EXCERPT PROVIDED:
Jez Says - 1st March
Recently I have spoken about the progress of our academy over the last eight years which now makes us less reliant on signing players released at 16 years old from the Football League Exit trials. Next season will see five players graduate into our scholarship scheme from our 9's to 16's programme. Day release from school for our Under 13's, 14's, 15's & 16's will increase our contact time for these players and ensure that we continue to produce our own scholars from a pool of youngsters that is constantly improving in terms of quality and quantity.
One of the members of staff to have contributed to this progress has been Marc Tracy, more commonly and affectionately known as "Ginge". In the last couple of weeks we have learnt of his decision to take up an opportunity at another club. He has worked within our academy for three and a half years, so while we never want to lose any member of staff, there is no animosity and he leaves with our best wishes. Ginge has been fundamental in helping us to improve the games and tours programme at every age group but the players have done the really hard work of ensuring we continue to play these clubs by competing so well in these fixtures and impressing all of our opponents with our quality, professionalism and general standard of play.
Things constantly evolve and our academy is no different. Staff have left before, most notably Steve Lilley,who went into teaching, and Matt Walker, who left for a fantastic opportunity at Watford but thankfully is now back with us in charge of the Sports Science for the whole football operation and the education of our scholars. Longevity, continuity and stability have been the bywords of our youth development scheme at every level. We don't have a high turnover of staff. We have talented, hard working, committed staff who in my opinion could work at any club at any level. The likes of Mark Bonner, James Cutting and Jake Hammond are unsung heroes who are the reason why our youth scheme can flourish against all the odds. Add to them Martin Davies and Matt Walker, who combine their role with our youngsters with their first team involvement, and you start to appreciate the quality of people that we have providing this excellence pathway. Most recently we have added Stephen Payne to our coaching staff, with responsibility for developing the U12-U16 academy players. I can already see that he will be an excellent addition and help elevate our academy to the next level. We never strive to stand still. We always strive to be better.
I had better keep quiet for a few weeks after my rant about everything involving the footballing authorities but my points all lead to one basic argument. Professional football clubs do exist outside the Premier League and Football League. There are clubs, of which we are one, who have an academy, a full-time scholarship programme and the potential outcome of a 52 week/year full-time professional contract. All we want is to be treated the same as our counterparts one league higher. Professional clubs in League Two get treated the same as professional clubs in League One. If they meet the criteria for EPPP, they receive funding, compensation rights to protect them against losing any of their registered players to another club and a games programme. All we want, as a professional football club in the Football Conference, is the same opportunity. Nothing watered down, no favours, no concessions. If we were promoted and met the criteria for a category three club in EPPP, next season we would receive funding of £270,000. We would need to find £135,000. Now we have to fund it all. Over these last eight years, that is over £2,000,000 in funding that we have not been able to access. Wow! At present, the trust operates the scholarship programme, academy, shadow squads, development centres and football holiday courses. We have spent eight years trying to get this operation to break even whilst enhancing the quality throughout, so the best players have the best possible chance to fulfil their potential. This business now turns over around £600,000/year and sustains itself. How is that possible? Because of the unbelievable dedication, ability and work ethic of our staff. Their hours/week are ridiculous. If they equated their salaries to an hourly rate, they wouldn't do it. They do it because they passionately believe in the cause.

STORED ROWS:
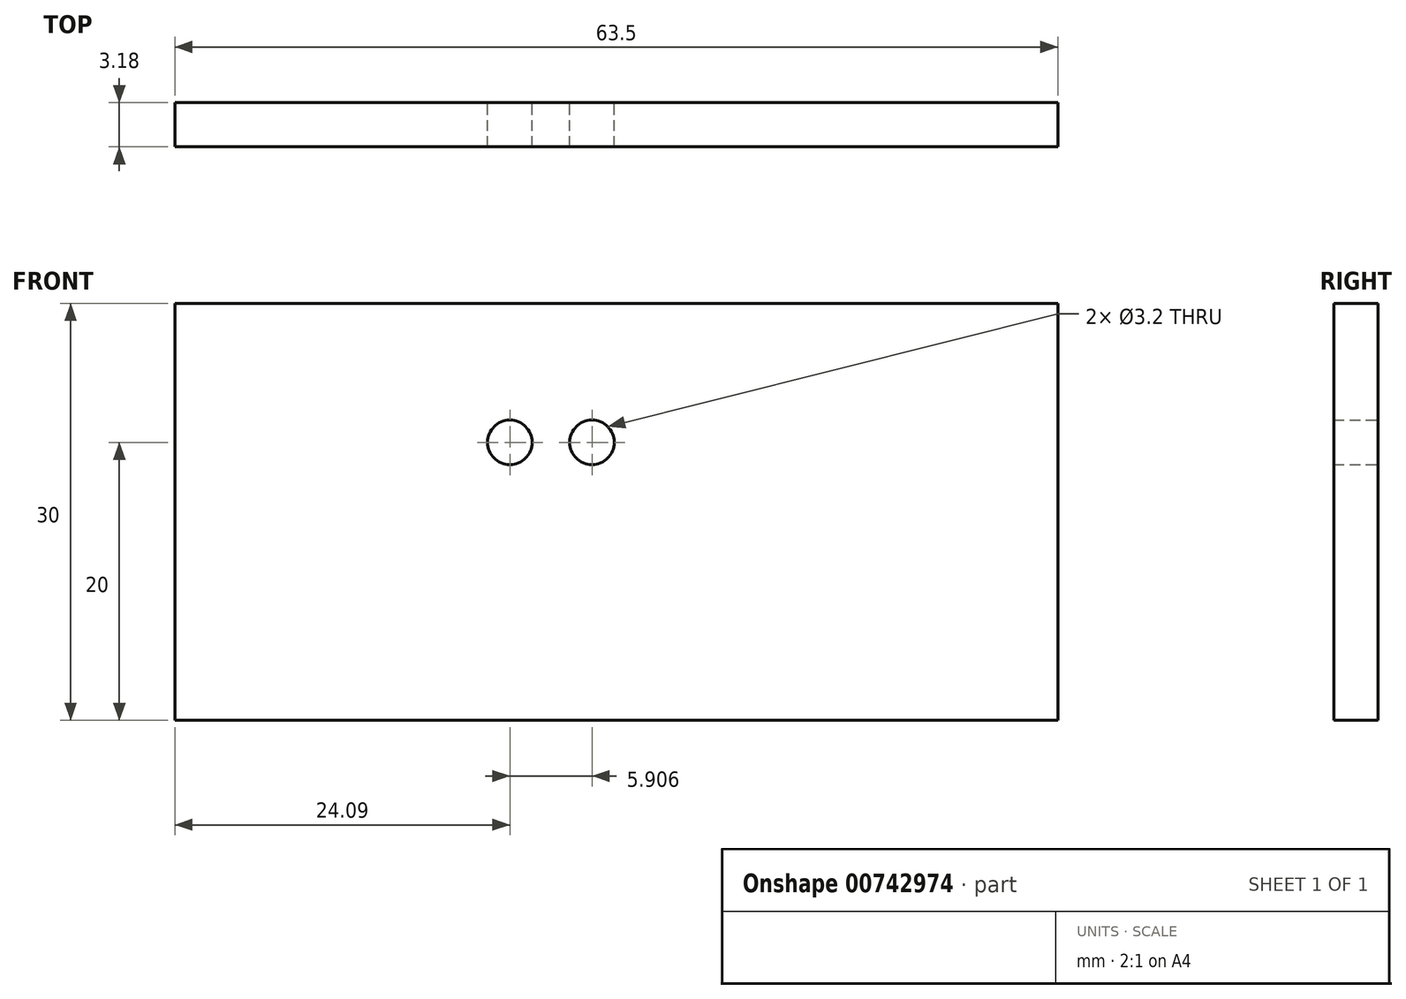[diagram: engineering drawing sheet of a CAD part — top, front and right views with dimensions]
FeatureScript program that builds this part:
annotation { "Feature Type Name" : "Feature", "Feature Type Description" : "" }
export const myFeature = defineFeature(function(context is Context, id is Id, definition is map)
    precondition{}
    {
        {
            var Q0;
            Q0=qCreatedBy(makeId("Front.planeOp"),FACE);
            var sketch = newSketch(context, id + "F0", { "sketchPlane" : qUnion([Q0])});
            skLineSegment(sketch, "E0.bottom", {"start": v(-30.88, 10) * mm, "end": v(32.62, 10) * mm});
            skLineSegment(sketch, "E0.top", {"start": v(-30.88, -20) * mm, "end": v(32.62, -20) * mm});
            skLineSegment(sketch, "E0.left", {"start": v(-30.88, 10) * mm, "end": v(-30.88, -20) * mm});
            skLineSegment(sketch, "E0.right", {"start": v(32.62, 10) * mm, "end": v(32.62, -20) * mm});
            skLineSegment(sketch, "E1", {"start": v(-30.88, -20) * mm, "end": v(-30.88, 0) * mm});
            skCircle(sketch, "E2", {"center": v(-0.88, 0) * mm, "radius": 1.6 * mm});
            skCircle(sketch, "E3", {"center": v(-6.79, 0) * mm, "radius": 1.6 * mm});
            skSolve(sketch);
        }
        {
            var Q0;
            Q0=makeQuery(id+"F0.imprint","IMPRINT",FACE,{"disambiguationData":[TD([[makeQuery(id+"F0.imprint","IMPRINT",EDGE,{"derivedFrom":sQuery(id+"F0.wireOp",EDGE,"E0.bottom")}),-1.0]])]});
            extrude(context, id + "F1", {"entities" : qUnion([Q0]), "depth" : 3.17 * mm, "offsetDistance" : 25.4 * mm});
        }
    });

TASK SET:
A – List everything that the Jez Says column says the trust currently operates.
B – Extract from the Jez Says column the part that opens with the words containing "One of the members" and closes with "standard of play.".

SOLVED TASKS:
A –
- the scholarship programme
- the academy
- shadow squads
- development centres
- football holiday courses

B –
One of the members of staff to have contributed to this progress has been Marc Tracy, more commonly and affectionately known as "Ginge". In the last couple of weeks we have learnt of his decision to take up an opportunity at another club. He has worked within our academy for three and a half years, so while we never want to lose any member of staff, there is no animosity and he leaves with our best wishes. Ginge has been fundamental in helping us to improve the games and tours programme at every age group but the players have done the really hard work of ensuring we continue to play these clubs by competing so well in these fixtures and impressing all of our opponents with our quality, professionalism and general standard of play.